Task brief –
What the task requires is an exact printout of the listing below, pictures excluded.

○ ○ ○ ○ ○

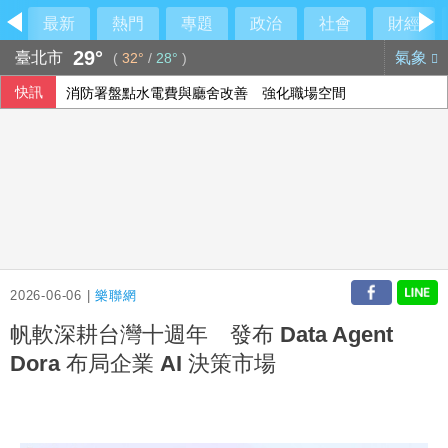
最新
熱門
專題
政治
社會
財經
29°
臺北市
氣象
(
32°
/
28°
)
快訊
消防署盤點水電費與廳舍改善 強化職場空間
印尼國慶將屆 伊斯蘭教士警告慶祝活動男性勿穿女裝
柯震東笑喊鎖喉合照要課金 邱士縉比愛心喊彆扭
國票金副董年薪2千萬惹議 大股東第一銀行說話了
2026-06-06 |
樂聯網
帆軟深耕台灣十週年 發布 Data Agent
Dora 布局企業 AI 決策市場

○ ○ ○ ○ ○

Exercise output –
最新
熱門
專題
政治
社會
財經
29°
臺北市
氣象
(
32°
/
28°
)
快訊
消防署盤點水電費與廳舍改善 強化職場空間
印尼國慶將屆 伊斯蘭教士警告慶祝活動男性勿穿女裝
柯震東笑喊鎖喉合照要課金 邱士縉比愛心喊彆扭
國票金副董年薪2千萬惹議 大股東第一銀行說話了
2026-06-06 |
樂聯網
帆軟深耕台灣十週年 發布 Data Agent
Dora 布局企業 AI 決策市場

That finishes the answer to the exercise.